» **TESTO ESTRATTO**:
== == ==
Accessi ripetuti ad internet durante l’orario di lavoro: agenzie immobiliari, Facebook, Camera di Commercio, parafarmacie, email personale: la Corte d’appello di Roma (sentenza dell’11 marzo 2019) ha confermato il licenziamento

A far scattare i controlli da parte del datore di lavoro erano stati i problemi informatici causati da un virus che aveva infettato l’intero sistema. Di qui la richiesta di un intervento dei tecnici e la scoperta degli assidui accessi ad internet ed alla propria posta privata da parte della dipendente, assunta con la qualità di impiegata amministrativa, addetta a funzioni di controllo del budget di una Fondazione.

La lavoratrice, dal canto suo, lamentava la violazione dell’art. 4 l. n. 300/1970 in materia di controlli a distanza e alla conseguente inutilizzabilità dei dati così raccolti.

Ma il motivo non è stato accolto posto che l’attività lavorativa era stata sottoposta a verifica non durante il suo svolgimento, ma ex post e quale effetto indiretto di operazioni tecniche condotte su strumenti di lavoro appartenenti al datore di lavoro e finalizzate all’indifferibile ripristino del sistema informatico aziendale.

Quanto alla legittimità della sanzione espulsiva, i giudici della Corte d’appello di Roma, l’hanno ritenuta fondata, oltre che proporzionata alle violazioni addebitate alla dipendente.
== == ==
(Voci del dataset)
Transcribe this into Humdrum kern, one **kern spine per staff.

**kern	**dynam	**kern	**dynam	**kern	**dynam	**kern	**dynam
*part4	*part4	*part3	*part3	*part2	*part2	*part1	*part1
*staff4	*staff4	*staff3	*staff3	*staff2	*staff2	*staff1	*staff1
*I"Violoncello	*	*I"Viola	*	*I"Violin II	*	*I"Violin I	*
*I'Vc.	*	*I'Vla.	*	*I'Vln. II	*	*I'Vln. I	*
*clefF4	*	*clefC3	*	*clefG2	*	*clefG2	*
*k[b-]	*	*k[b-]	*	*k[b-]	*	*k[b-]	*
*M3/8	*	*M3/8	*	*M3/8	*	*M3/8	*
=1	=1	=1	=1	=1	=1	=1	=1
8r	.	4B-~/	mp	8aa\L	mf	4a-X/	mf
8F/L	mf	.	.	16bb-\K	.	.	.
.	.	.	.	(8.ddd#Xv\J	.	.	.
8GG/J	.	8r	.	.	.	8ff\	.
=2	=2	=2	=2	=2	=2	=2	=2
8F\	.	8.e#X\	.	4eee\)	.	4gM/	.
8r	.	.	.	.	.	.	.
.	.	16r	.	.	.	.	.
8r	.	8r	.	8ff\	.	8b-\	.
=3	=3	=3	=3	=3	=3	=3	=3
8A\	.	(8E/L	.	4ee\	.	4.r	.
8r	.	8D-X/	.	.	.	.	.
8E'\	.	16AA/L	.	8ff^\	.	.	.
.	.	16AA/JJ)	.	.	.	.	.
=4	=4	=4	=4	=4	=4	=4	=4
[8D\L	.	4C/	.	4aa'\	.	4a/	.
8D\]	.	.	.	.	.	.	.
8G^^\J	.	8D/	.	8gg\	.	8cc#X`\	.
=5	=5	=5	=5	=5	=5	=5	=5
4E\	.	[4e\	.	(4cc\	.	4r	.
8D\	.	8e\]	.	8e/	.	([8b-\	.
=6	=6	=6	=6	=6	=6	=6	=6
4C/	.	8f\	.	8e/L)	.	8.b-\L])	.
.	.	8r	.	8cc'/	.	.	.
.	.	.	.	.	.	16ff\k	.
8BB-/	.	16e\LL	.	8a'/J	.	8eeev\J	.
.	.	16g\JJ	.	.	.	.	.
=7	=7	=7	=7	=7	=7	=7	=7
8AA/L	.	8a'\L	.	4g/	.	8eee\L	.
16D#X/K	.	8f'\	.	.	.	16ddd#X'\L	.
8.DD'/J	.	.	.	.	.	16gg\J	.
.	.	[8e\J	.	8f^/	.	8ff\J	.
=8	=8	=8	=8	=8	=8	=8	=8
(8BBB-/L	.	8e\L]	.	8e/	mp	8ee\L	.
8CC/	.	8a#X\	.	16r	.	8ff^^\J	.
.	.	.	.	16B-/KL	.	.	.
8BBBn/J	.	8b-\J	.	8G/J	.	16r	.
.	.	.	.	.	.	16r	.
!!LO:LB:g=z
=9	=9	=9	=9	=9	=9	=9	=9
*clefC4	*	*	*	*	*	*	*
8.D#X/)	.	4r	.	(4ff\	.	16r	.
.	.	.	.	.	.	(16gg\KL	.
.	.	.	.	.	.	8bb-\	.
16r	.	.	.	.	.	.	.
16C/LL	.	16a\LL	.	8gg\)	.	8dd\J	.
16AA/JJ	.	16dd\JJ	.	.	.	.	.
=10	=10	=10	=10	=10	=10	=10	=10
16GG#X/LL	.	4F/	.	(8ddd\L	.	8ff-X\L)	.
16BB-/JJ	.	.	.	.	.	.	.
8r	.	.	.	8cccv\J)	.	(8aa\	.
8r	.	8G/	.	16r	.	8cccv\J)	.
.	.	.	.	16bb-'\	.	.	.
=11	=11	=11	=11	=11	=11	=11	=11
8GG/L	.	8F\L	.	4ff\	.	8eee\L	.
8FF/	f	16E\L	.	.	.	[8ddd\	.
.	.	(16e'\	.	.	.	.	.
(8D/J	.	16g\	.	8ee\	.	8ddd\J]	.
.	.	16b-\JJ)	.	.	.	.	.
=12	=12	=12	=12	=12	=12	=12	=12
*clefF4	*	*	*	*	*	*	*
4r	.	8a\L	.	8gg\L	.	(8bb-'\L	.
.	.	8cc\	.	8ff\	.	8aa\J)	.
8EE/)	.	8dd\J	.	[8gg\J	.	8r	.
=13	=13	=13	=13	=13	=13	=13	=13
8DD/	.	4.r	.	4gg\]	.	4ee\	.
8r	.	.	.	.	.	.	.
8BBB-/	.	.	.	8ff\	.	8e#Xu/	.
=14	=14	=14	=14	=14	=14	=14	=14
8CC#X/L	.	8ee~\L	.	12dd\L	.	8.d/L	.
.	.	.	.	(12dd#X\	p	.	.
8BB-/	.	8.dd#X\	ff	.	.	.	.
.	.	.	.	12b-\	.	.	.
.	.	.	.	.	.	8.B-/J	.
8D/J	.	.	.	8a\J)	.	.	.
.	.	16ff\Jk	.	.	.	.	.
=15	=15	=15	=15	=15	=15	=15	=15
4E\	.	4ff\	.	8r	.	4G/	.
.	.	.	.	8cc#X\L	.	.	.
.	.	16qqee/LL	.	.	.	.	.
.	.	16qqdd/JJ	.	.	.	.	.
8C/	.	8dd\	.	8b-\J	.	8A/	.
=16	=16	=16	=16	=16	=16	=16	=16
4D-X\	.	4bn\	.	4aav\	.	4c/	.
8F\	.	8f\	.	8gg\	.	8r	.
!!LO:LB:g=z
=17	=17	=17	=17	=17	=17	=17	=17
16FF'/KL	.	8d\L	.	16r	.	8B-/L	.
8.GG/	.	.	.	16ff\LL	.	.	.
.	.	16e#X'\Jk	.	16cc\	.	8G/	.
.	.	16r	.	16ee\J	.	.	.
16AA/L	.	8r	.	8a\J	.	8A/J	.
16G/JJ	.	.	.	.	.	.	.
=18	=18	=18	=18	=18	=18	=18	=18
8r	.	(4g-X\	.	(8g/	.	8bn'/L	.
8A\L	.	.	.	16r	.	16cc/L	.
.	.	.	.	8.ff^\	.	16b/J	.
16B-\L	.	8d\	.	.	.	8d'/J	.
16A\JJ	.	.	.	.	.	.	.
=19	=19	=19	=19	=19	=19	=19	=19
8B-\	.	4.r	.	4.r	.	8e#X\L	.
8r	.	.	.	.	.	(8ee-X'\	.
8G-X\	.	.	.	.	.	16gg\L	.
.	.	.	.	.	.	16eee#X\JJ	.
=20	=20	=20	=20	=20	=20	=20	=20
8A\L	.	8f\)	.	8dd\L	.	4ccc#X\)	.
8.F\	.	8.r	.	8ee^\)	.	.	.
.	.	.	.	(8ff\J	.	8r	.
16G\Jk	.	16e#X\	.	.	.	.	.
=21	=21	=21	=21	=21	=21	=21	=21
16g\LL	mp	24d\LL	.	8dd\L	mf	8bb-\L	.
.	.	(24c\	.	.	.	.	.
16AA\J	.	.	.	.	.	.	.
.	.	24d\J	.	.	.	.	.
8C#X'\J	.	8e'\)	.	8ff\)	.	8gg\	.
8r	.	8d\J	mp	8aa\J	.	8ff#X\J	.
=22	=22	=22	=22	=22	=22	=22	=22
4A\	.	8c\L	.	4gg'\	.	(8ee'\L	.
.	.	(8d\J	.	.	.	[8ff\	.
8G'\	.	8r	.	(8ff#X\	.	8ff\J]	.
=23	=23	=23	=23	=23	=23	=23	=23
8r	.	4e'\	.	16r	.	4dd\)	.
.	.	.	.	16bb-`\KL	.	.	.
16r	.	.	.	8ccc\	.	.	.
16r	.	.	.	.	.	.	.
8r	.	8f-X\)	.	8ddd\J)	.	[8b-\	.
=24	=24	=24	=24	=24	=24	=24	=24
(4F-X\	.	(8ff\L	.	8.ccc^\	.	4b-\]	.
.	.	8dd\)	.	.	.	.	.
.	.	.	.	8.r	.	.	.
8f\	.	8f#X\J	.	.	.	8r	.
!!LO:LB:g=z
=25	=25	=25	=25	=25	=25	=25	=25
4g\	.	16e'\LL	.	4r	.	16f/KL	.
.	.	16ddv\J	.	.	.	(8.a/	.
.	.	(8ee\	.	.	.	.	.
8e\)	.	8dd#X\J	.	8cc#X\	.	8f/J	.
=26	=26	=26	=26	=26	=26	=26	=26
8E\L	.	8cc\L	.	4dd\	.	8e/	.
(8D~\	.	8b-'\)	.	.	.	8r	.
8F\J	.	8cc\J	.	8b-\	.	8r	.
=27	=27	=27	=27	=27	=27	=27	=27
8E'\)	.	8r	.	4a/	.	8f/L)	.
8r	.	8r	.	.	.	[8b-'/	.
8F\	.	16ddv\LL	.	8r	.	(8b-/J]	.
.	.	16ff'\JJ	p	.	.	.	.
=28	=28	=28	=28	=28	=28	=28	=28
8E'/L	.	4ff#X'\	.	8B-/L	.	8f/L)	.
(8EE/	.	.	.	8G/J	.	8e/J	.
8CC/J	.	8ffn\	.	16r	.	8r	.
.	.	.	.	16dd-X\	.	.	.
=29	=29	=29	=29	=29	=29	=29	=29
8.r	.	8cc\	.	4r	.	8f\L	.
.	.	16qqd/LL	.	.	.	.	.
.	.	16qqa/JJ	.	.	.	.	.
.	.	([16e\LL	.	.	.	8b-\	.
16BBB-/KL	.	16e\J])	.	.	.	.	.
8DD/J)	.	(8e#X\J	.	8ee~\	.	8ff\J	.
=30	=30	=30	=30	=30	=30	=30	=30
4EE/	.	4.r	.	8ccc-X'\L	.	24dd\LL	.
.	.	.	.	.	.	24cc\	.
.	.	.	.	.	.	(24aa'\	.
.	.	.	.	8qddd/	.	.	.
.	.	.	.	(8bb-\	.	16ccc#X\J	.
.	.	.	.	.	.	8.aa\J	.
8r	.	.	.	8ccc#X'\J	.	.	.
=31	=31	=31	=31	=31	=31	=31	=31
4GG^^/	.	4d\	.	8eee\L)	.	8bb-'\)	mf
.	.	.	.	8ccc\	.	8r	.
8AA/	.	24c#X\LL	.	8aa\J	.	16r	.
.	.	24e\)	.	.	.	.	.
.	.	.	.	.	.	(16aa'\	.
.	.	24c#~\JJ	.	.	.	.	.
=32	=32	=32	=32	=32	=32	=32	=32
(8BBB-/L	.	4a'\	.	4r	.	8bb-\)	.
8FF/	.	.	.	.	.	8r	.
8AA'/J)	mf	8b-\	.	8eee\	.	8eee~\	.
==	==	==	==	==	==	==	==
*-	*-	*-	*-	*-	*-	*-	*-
== == ==
» **COMPITO ASSEGNATO**:
Riporti fedelmente dal testo estratto il passo che comincia con "La lavoratrice, dal" e prosegue fino a "addebitate alla dipendente.".

» **SOLUZIONE DELL'ESERCIZIO**:
La lavoratrice, dal canto suo, lamentava la violazione dell’art. 4 l. n. 300/1970 in materia di controlli a distanza e alla conseguente inutilizzabilità dei dati così raccolti.

Ma il motivo non è stato accolto posto che l’attività lavorativa era stata sottoposta a verifica non durante il suo svolgimento, ma ex post e quale effetto indiretto di operazioni tecniche condotte su strumenti di lavoro appartenenti al datore di lavoro e finalizzate all’indifferibile ripristino del sistema informatico aziendale.

Quanto alla legittimità della sanzione espulsiva, i giudici della Corte d’appello di Roma, l’hanno ritenuta fondata, oltre che proporzionata alle violazioni addebitate alla dipendente.